During transplant I had to leave....never very long and never going very far....  but just to the apartment down the street....sometimes for an hour...sometimes overnight.....  I would never leave if I didn't trust the nurse...or if Parklen had something important going on.   I would wait around until after shift change to lay eyes on the one who would be watching over my baby.....If I knew them...if I trusted them....I would sneak away.  

It was never easy to walk down that hall toward the elevator.  I never felt good about it.  But the masses said..."Amanda....you have to take care of yourself."  The sleep doesn't come easy in a hospital room....I have spent too many nights to count next to a window looking out over the lights of the city.....Curled up in a ball and praying for just a moments worth of rest.....

But.  Leaving Parklen was never something I wanted to do....rather something that had to be done...or did it?  Looking back I am sure that the few months of transplant could have been spent like all of the rest....I could have stayed with him every night.  I could have.....  but I didn't.
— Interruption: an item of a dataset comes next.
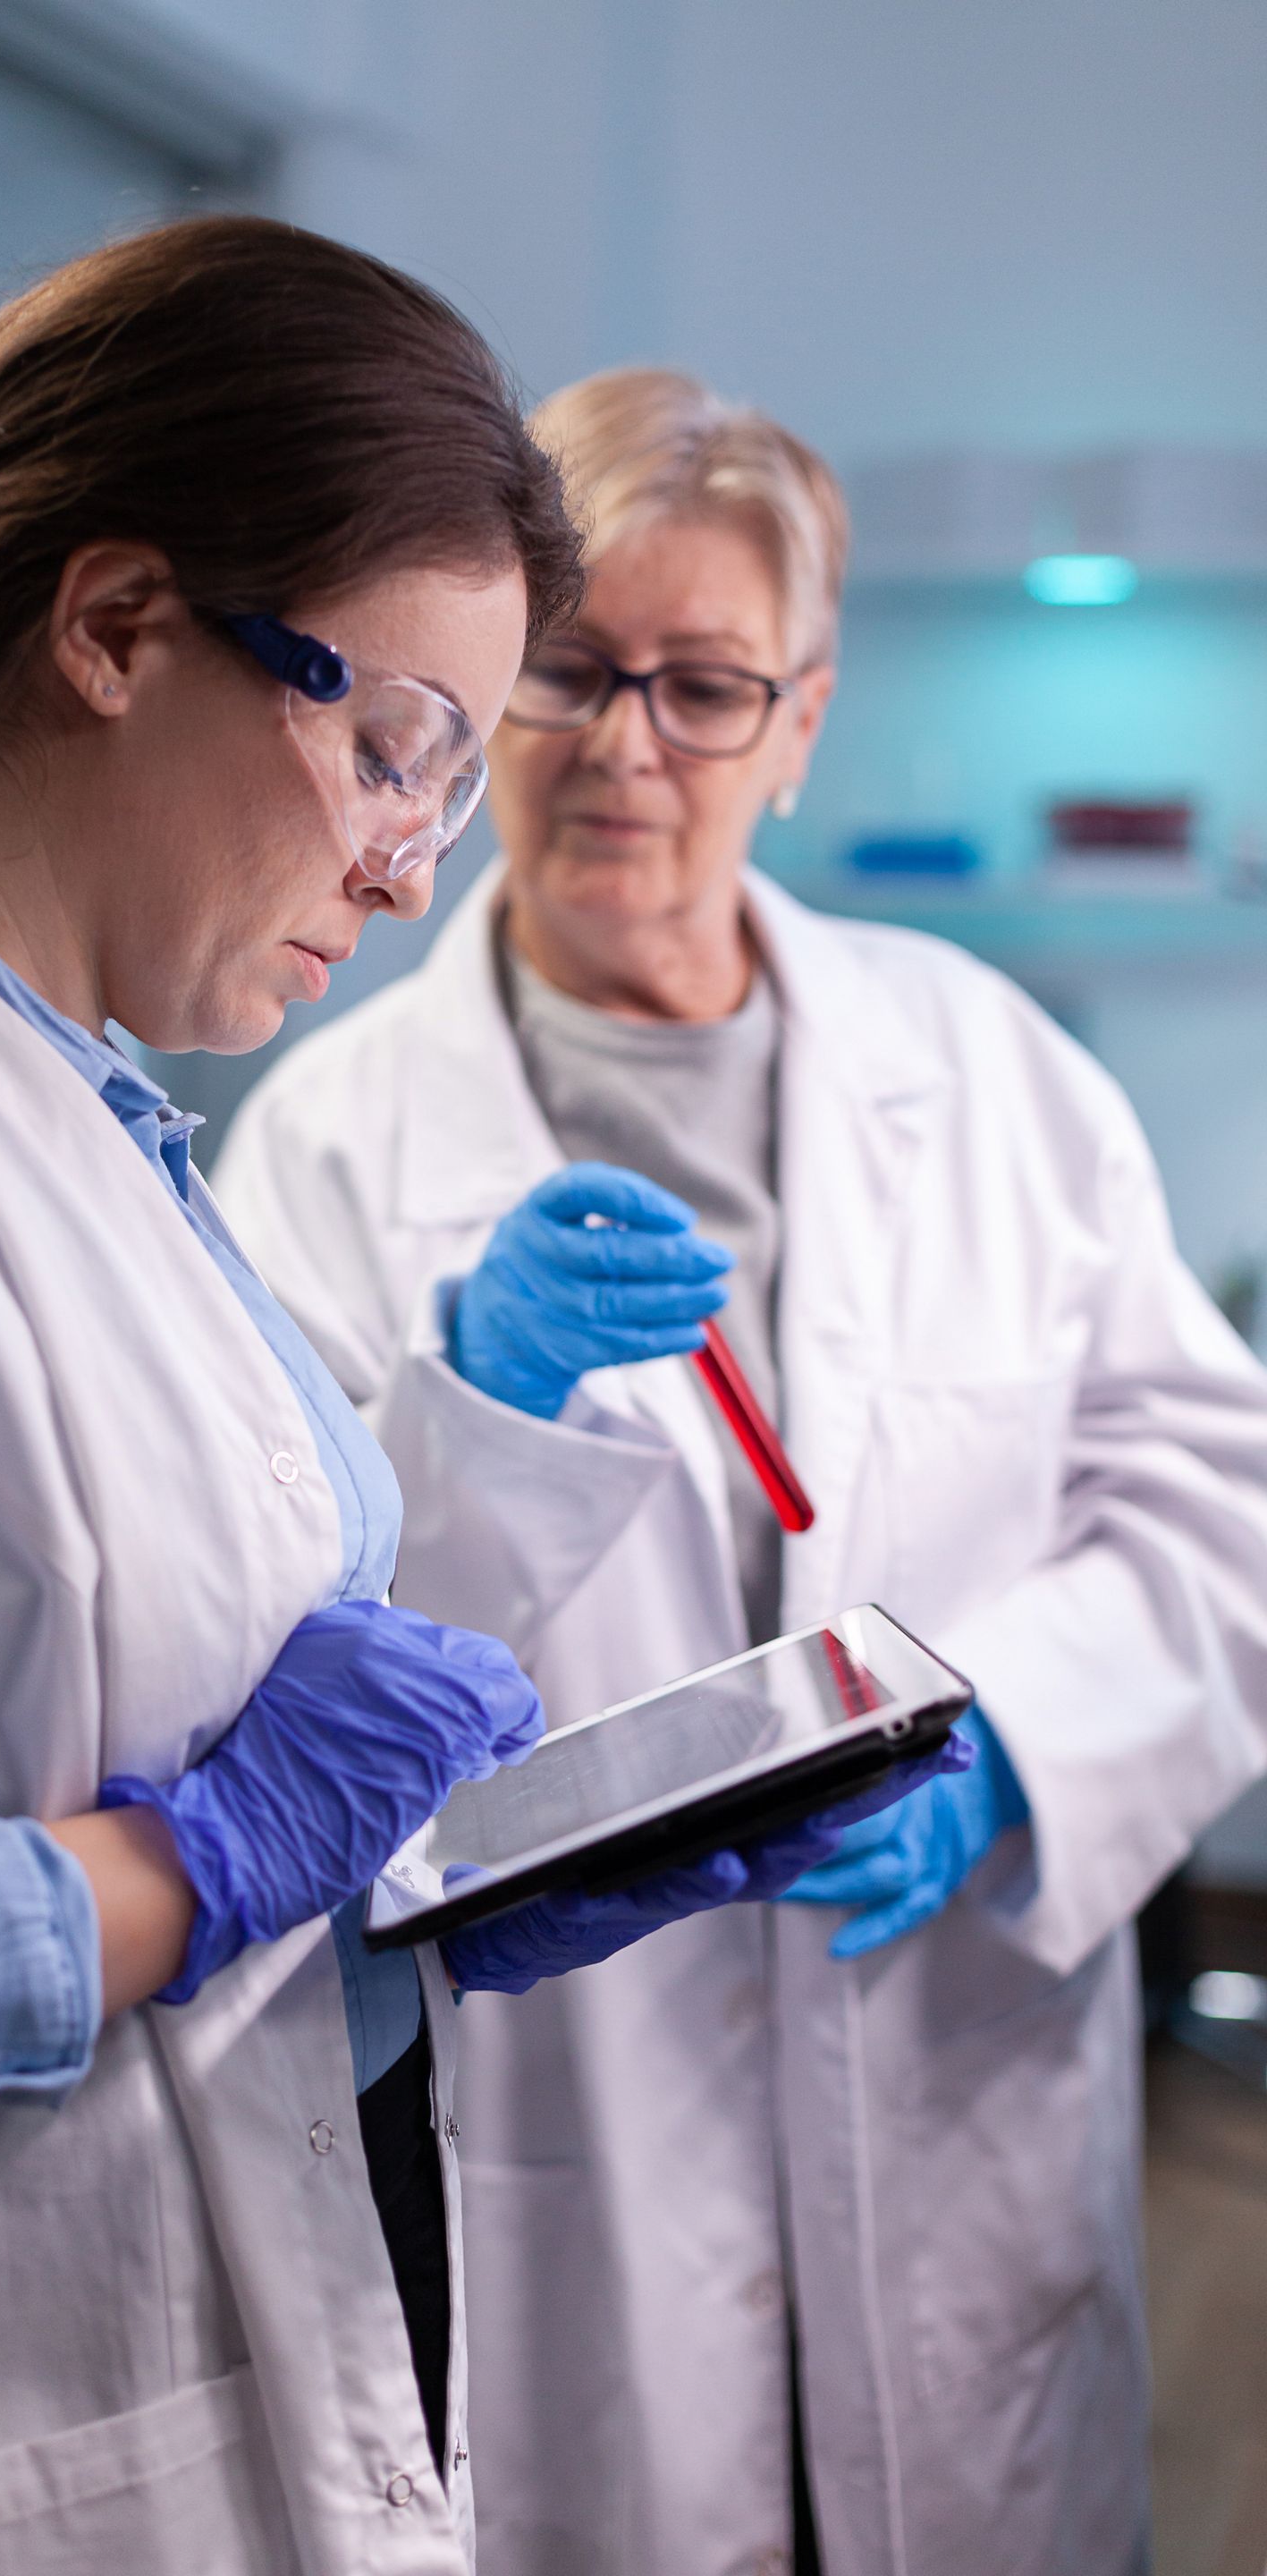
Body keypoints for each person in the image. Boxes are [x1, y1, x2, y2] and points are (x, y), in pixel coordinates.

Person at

And hearing the words slip out of his mouth like the poem of a sad heart.......
hearing those words took the breath from my chest.....
I can never get those moments that I spent away from him back again.....they are gone.
I am sure that someday he will remember the times I was there....but the very idea of him thinking about the times when I left....too much.

Why?
Why has all of this had to happen to Parklen?
And why is this pain in constant replay?  There isn't a break.....and I think that people expect there to be.  That because we are home....things should be easy now right?

And back to the "taking care of yourself" bit that you hear....
How is it even possible?
It really is not.

When you are gifted with the job of having a child such as Parklen, you are not given sick days or paid vacation....you aren't allotted personal time.....
Taking care of yourself comes last....dead last.
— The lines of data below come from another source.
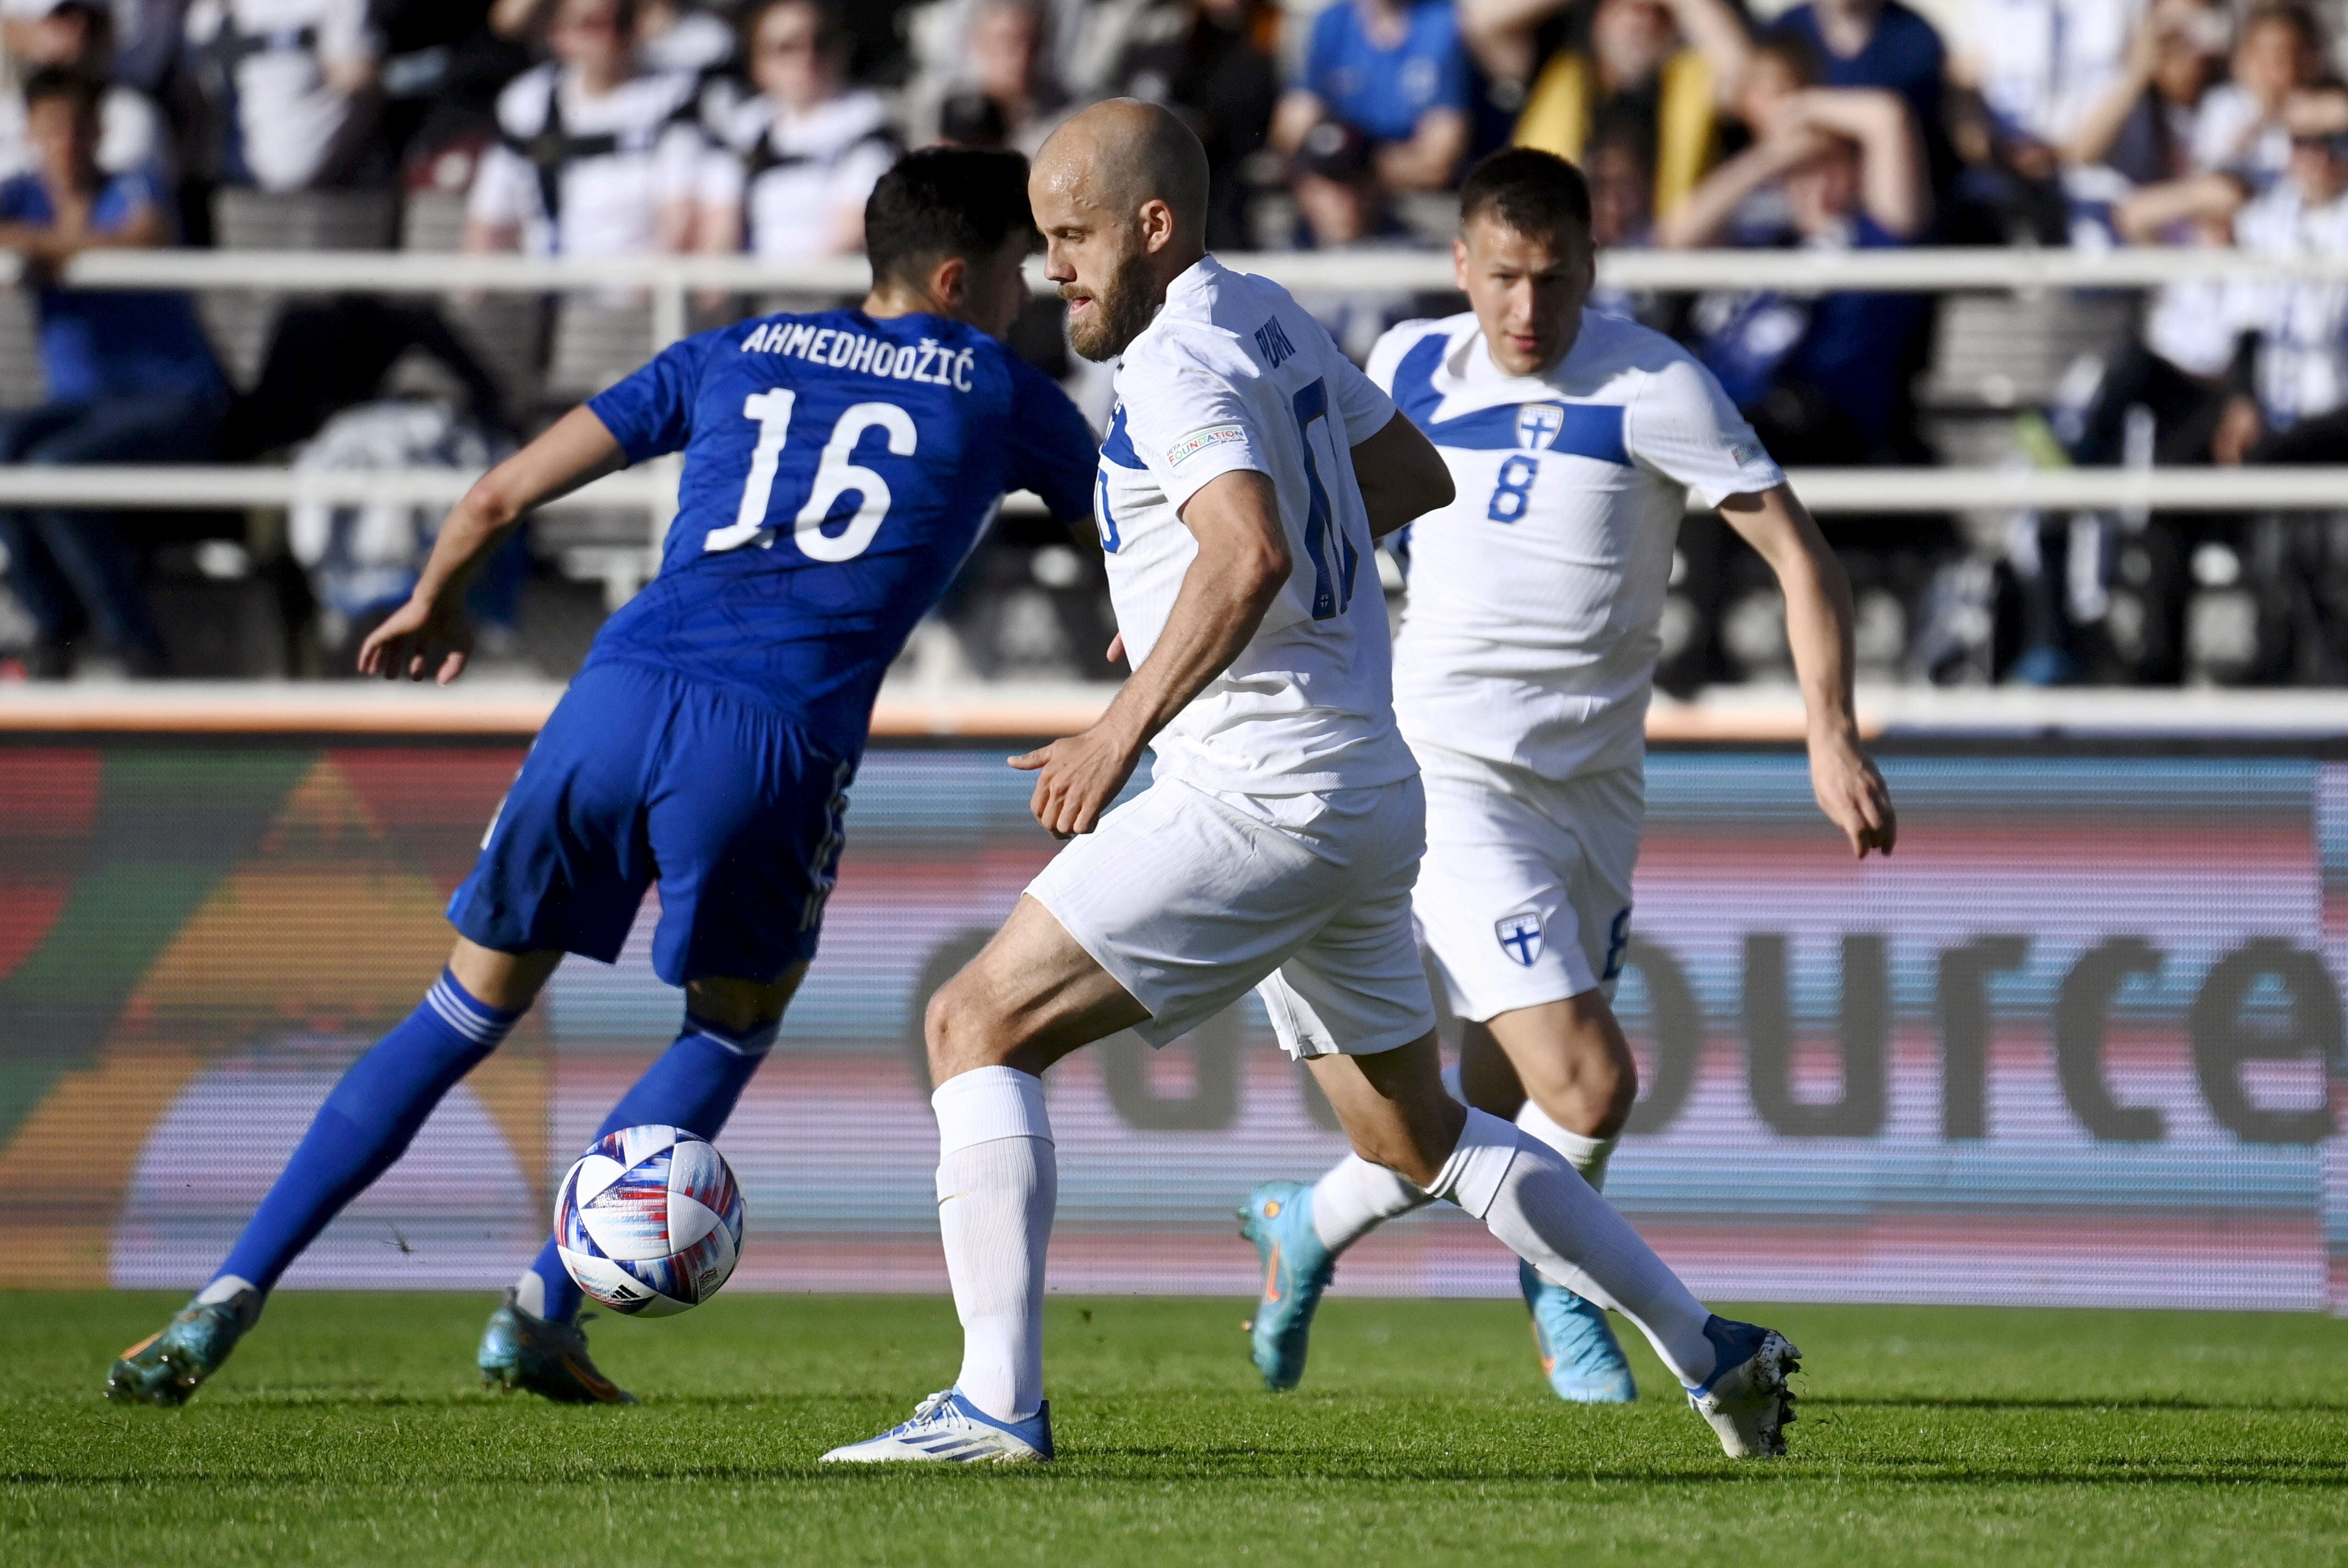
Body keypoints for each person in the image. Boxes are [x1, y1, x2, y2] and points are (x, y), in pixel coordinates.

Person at [819, 99, 1805, 1467]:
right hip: (1364, 789)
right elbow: (1407, 473)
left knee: (972, 1027)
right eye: (1045, 244)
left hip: (1258, 789)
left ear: (1153, 226)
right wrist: (1188, 592)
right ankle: (1719, 1353)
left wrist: (1124, 722)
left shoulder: (1169, 361)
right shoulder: (1266, 313)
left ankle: (995, 1407)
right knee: (1423, 1141)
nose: (1057, 270)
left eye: (1075, 237)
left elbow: (1250, 557)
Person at [103, 146, 1103, 1407]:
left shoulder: (740, 347)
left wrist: (432, 600)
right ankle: (539, 1307)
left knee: (458, 1013)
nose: (1030, 294)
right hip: (771, 737)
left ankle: (218, 1300)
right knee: (734, 1020)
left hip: (614, 699)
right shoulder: (1008, 392)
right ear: (961, 278)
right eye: (1019, 269)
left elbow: (500, 487)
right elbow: (1126, 542)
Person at [1235, 145, 1894, 1405]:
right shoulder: (1410, 364)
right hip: (1443, 770)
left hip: (1588, 796)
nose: (1527, 310)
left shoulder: (1657, 384)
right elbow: (1326, 524)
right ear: (1460, 267)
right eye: (1502, 278)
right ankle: (1570, 1301)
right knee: (1587, 1080)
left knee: (1477, 1115)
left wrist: (1830, 730)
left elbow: (1802, 559)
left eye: (1553, 279)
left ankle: (1305, 1225)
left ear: (1593, 267)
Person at [0, 67, 229, 678]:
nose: (65, 142)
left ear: (99, 131)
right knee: (6, 450)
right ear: (31, 133)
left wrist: (38, 248)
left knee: (52, 472)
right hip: (83, 405)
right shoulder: (21, 194)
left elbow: (143, 238)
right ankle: (53, 626)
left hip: (174, 400)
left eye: (77, 128)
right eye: (51, 128)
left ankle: (133, 642)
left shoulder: (135, 185)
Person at [1662, 84, 1931, 466]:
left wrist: (1798, 109)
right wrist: (1771, 155)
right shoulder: (1764, 243)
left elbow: (1888, 117)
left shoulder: (1876, 239)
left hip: (1818, 434)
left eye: (1830, 168)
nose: (1817, 185)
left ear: (1857, 174)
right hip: (1722, 429)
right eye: (1802, 171)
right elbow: (1675, 238)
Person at [1467, 0, 1753, 223]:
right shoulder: (1554, 68)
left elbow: (1743, 75)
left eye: (1658, 13)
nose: (1642, 20)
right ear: (1597, 18)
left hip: (1667, 269)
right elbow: (1482, 22)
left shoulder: (1693, 79)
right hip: (1557, 257)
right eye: (1625, 7)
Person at [463, 0, 704, 260]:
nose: (611, 36)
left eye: (622, 22)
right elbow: (488, 221)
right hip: (554, 288)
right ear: (559, 35)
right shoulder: (528, 103)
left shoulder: (674, 98)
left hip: (639, 292)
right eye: (593, 25)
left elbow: (679, 217)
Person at [699, 0, 897, 263]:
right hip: (755, 292)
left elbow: (851, 235)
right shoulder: (744, 130)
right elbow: (719, 227)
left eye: (821, 43)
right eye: (787, 48)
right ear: (759, 63)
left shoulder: (867, 123)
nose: (807, 58)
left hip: (831, 293)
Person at [1273, 0, 1474, 194]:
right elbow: (1293, 126)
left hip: (1399, 189)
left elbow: (1438, 161)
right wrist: (1320, 171)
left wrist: (1363, 169)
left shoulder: (1443, 23)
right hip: (1335, 170)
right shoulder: (1333, 22)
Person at [183, 0, 383, 191]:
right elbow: (191, 92)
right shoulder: (211, 13)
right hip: (227, 194)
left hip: (325, 191)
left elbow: (358, 78)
First is the crisis at hand....
the child that cannot function as normal...
The meds, the worry, the care....

Next is your marriage and your healthy children......

Then is the other billion things that lie in the realm of your responsibility....
and finally.....
after all of that....
there is a tiny slot for you........me.

But often....when I reach that slot.....I am far too tired to lift a finger in my own defense....


Today it just all added up..........The sum of the parts came smashing together and the result was a mental meltdown.

Fears and stress crashing at high speeds and creating a mess of emotions within my mind.....

And for tonight I have nothing left......
nothing left but a prayer to a God that is So big and yet listens to my cries.....
A prayer for comfort....
A prayer for His gentle easing of my pain.....
And a smile in knowing that He never fails to show up.....
and that even in the moments when I feel alone in my struggle....He is there.